-- WHAT IS NEEDED --
Pictures in the data should be dropped; transcribe exactly the lines from the one that has "left front paw: (369, 529)" through the one that has "left back paw: (155, 148)".

-- THE INPUT --

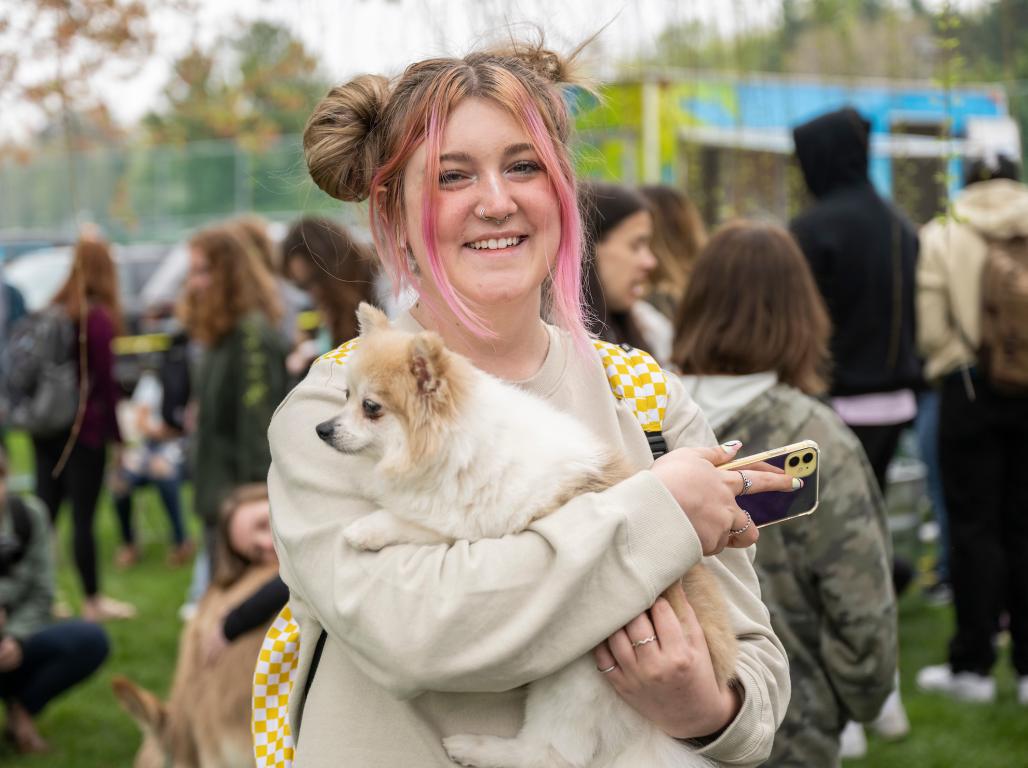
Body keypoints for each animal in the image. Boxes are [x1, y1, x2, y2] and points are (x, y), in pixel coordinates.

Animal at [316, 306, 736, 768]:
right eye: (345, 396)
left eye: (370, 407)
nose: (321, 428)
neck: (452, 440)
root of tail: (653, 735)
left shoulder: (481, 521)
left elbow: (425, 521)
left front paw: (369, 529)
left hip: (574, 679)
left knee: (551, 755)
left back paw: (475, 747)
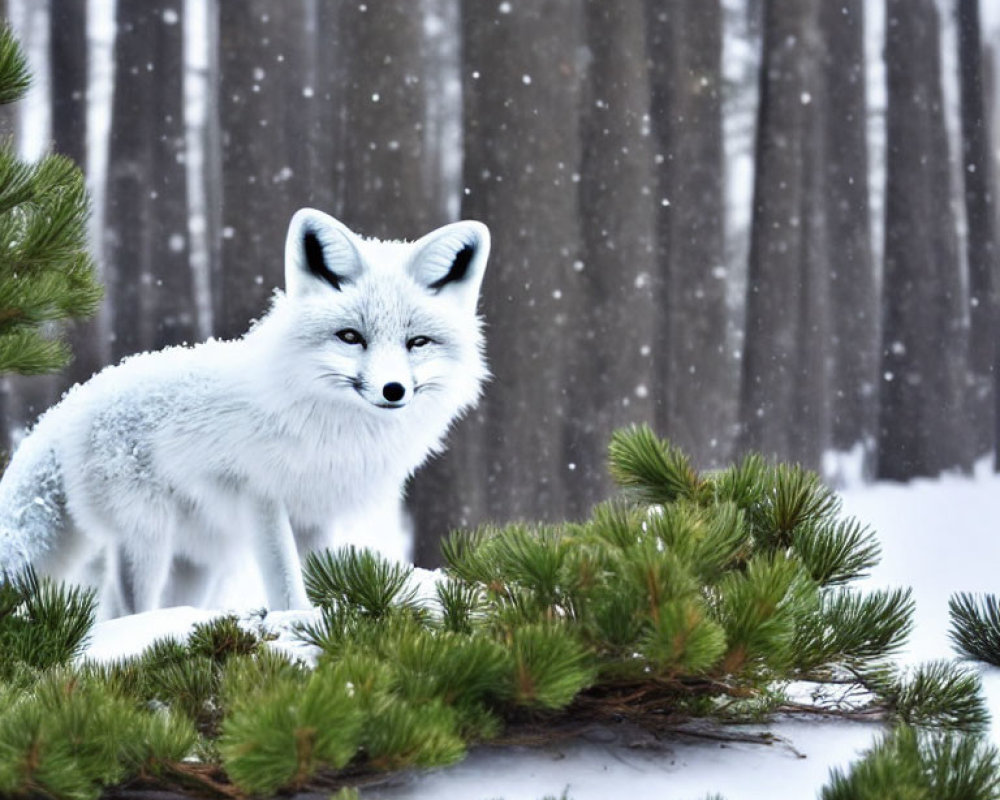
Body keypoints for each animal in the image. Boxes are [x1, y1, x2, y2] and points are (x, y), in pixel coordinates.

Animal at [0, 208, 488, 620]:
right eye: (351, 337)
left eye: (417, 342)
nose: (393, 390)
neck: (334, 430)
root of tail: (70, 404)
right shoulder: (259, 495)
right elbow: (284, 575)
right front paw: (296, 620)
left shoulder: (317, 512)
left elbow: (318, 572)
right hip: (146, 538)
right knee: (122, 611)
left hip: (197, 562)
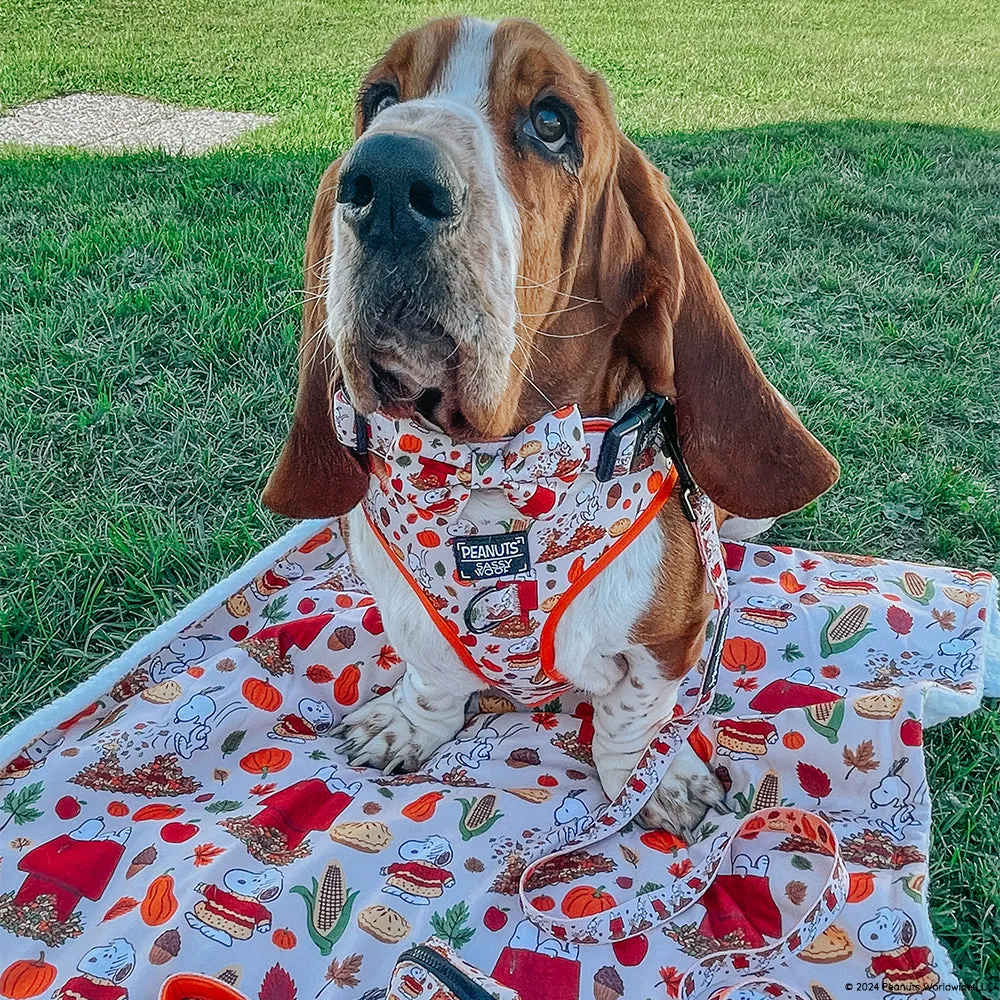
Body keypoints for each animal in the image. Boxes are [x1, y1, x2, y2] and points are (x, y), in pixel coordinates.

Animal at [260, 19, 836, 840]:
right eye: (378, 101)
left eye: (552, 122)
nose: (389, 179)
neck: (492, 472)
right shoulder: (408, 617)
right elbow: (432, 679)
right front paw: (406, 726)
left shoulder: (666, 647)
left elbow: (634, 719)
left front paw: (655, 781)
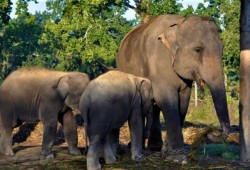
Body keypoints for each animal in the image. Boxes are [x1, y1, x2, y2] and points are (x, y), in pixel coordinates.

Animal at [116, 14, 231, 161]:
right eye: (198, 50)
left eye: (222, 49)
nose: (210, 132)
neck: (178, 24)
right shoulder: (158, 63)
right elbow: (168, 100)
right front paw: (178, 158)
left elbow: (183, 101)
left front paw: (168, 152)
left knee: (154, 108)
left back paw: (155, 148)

...

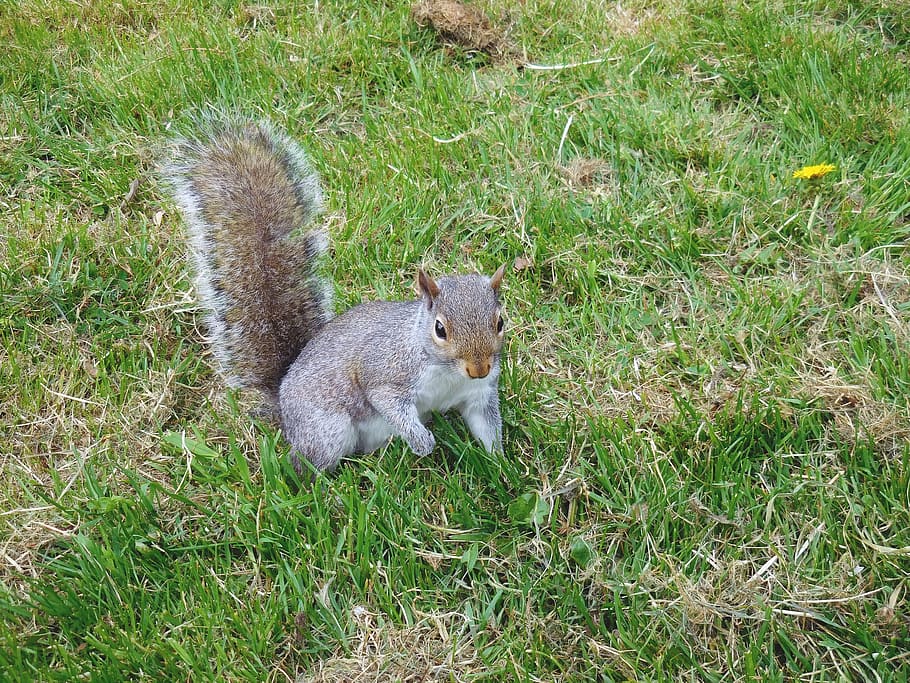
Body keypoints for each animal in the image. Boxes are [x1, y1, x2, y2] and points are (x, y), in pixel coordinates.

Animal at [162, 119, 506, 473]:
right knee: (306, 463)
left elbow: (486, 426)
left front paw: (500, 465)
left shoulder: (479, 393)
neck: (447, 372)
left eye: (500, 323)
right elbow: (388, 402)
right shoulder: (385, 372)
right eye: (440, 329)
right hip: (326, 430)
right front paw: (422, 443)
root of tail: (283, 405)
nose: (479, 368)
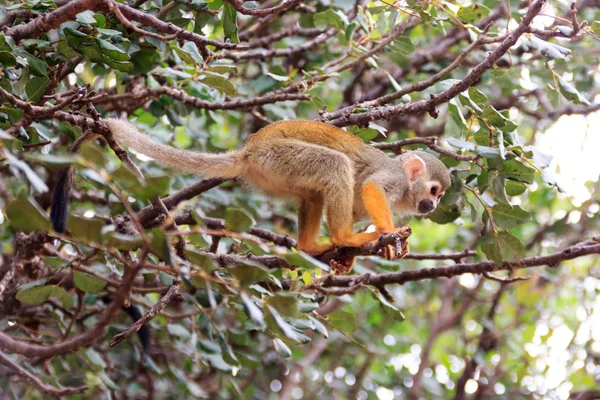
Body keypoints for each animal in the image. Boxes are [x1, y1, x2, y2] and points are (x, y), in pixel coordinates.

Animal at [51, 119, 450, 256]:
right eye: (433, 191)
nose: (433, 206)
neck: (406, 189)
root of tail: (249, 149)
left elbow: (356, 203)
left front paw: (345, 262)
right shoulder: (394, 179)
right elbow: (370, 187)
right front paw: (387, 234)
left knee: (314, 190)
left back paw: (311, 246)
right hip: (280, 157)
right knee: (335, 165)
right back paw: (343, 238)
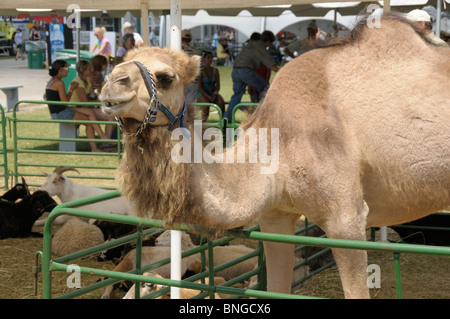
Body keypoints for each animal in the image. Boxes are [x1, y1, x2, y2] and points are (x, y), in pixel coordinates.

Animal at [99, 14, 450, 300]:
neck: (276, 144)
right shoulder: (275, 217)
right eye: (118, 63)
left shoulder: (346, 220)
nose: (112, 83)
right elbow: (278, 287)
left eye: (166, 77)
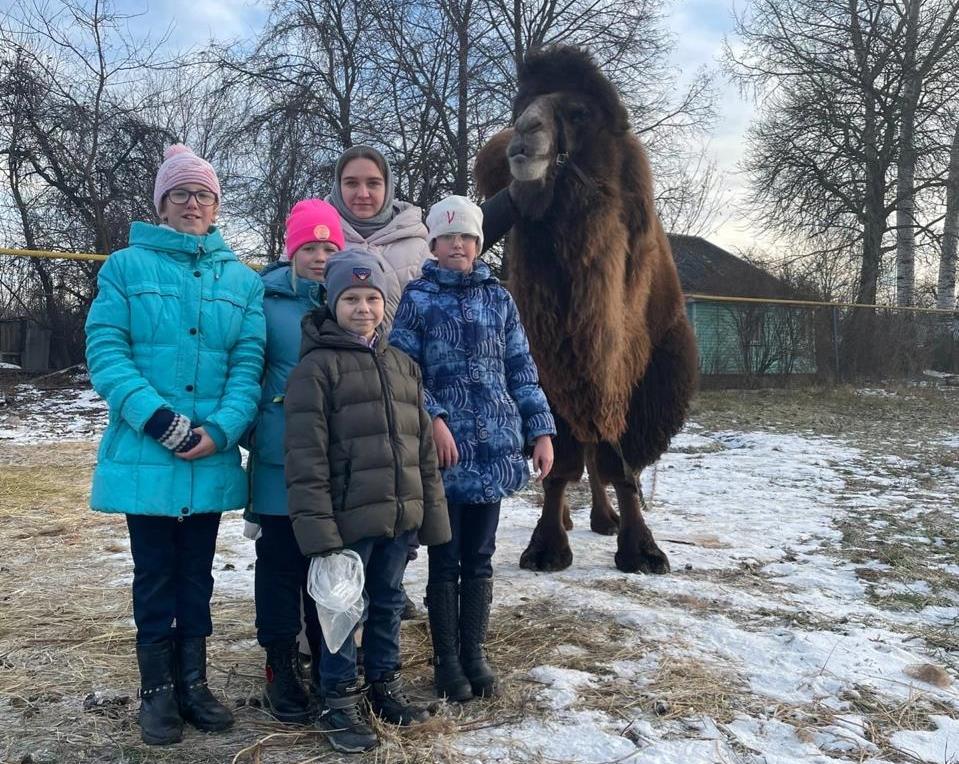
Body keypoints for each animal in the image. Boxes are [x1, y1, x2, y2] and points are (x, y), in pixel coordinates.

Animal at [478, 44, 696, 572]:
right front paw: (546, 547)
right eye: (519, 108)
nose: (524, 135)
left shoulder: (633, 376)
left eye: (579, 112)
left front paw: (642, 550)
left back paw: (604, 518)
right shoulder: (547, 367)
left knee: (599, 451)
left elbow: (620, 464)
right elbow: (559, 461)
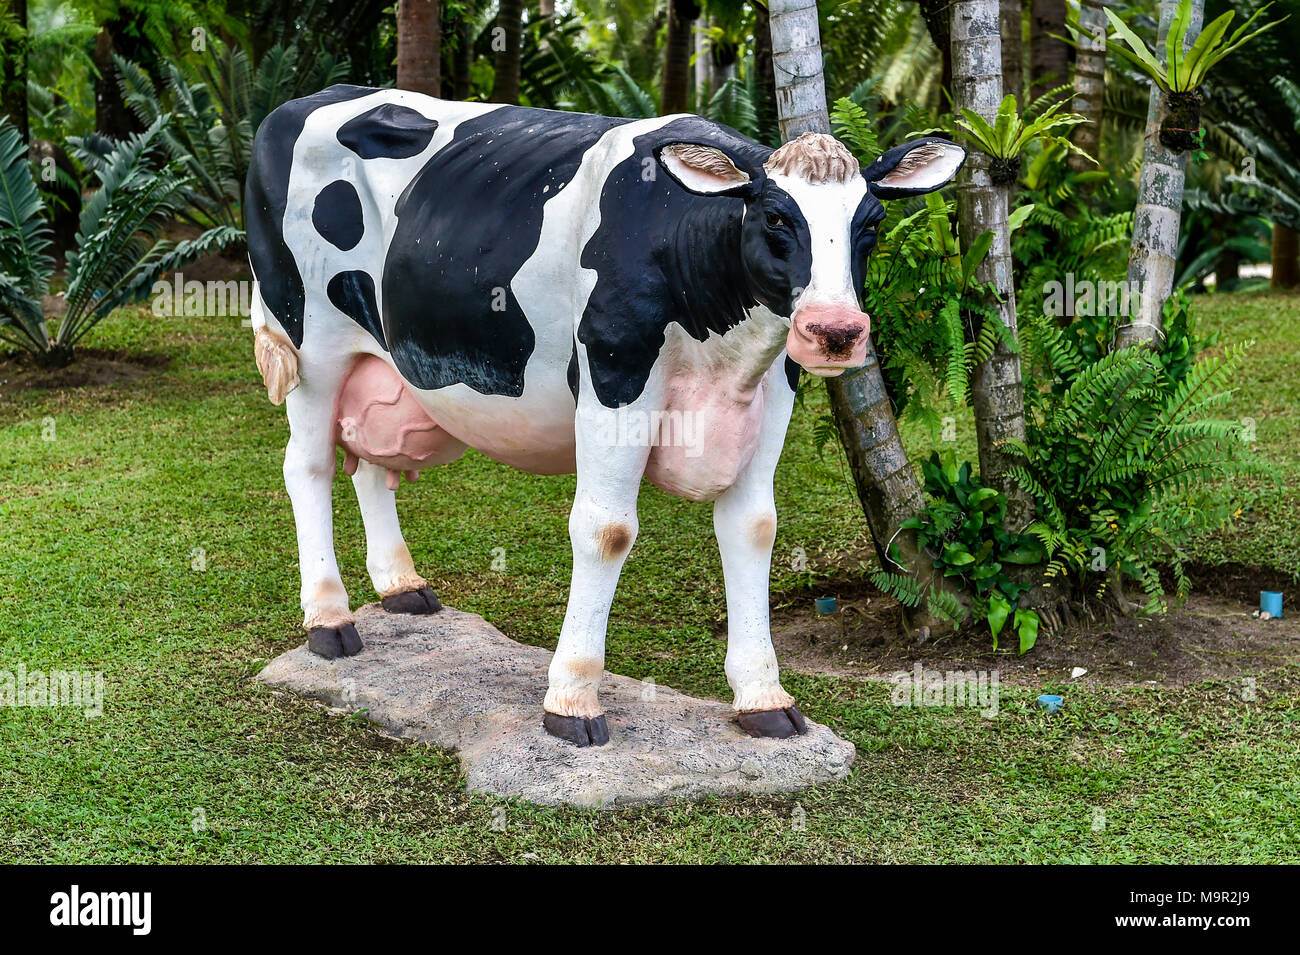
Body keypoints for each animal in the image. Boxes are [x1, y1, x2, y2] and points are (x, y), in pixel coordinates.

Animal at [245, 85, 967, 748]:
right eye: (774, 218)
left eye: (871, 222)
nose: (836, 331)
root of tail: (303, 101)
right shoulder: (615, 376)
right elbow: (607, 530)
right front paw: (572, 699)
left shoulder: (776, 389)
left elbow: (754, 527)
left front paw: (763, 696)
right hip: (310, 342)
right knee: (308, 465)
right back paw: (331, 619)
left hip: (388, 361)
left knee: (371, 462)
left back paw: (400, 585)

==

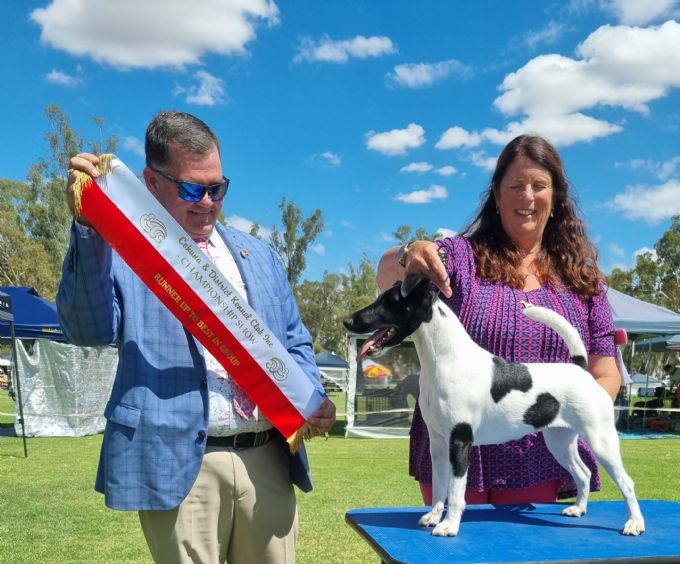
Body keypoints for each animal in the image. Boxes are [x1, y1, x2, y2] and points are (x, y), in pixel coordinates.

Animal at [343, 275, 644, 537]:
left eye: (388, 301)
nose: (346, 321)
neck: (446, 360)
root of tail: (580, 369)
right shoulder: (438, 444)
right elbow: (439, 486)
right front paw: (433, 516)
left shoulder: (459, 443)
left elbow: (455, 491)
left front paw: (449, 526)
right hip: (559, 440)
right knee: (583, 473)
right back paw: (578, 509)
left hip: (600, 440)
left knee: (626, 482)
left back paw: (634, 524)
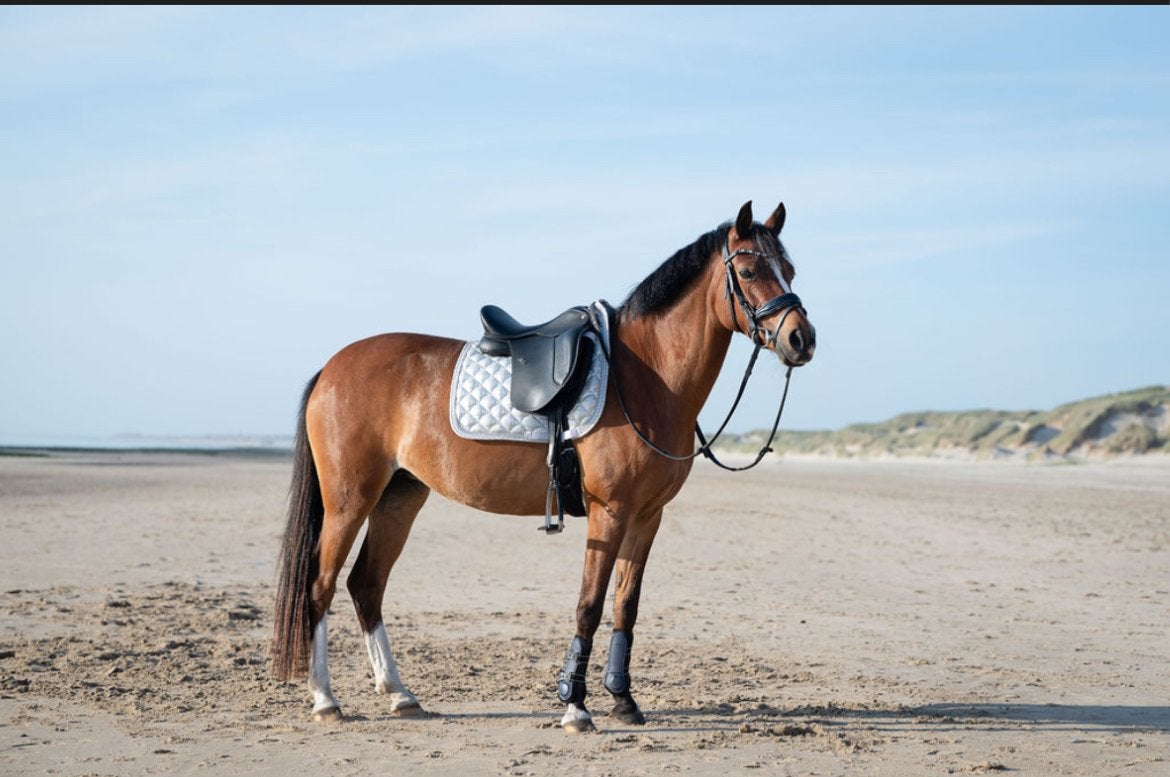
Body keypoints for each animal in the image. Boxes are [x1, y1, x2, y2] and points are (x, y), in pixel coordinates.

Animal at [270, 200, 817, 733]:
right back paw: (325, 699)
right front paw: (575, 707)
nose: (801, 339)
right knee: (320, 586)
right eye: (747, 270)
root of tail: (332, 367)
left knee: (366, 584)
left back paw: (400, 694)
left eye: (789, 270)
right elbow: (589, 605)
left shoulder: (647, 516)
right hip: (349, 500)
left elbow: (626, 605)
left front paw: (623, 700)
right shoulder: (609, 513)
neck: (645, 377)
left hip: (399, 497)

-- RESPONSE TO THIS TASK --
left front paw: (369, 529)
left hip: (574, 679)
left knee: (551, 755)
left back paw: (475, 747)
Body keypoints for each animal in the image. Boxes are [x1, y1, x2, y2] and points are (x, y), in pixel coordinates.

Animal at [0, 208, 488, 620]:
right eye: (351, 337)
left eye: (417, 342)
nose: (393, 390)
neck: (334, 430)
root of tail: (70, 404)
right shoulder: (259, 495)
right elbow: (284, 575)
right front paw: (296, 620)
left shoulder: (317, 512)
left elbow: (318, 572)
right hip: (146, 538)
right knee: (122, 611)
left hip: (197, 562)
Body keypoints for each animal in the image. Boxes are [x1, y1, x2, y2] and points are (x, y), in pixel coordinates.

Animal at [260, 19, 836, 840]:
right eye: (378, 101)
left eye: (552, 122)
nose: (389, 179)
neck: (492, 472)
right shoulder: (408, 617)
right elbow: (432, 679)
right front paw: (406, 726)
left shoulder: (666, 647)
left elbow: (634, 719)
left front paw: (655, 781)
Body keypoints for each animal in the image. Boxes are [x1, y1, x2, y2] and points are (x, y), in pixel coordinates.

Animal at [116, 14, 231, 161]:
right eye: (198, 50)
left eye: (222, 49)
nose: (210, 132)
neck: (178, 24)
right shoulder: (158, 63)
right elbow: (168, 100)
right front paw: (178, 158)
left elbow: (183, 101)
left front paw: (168, 152)
left knee: (154, 108)
left back paw: (155, 148)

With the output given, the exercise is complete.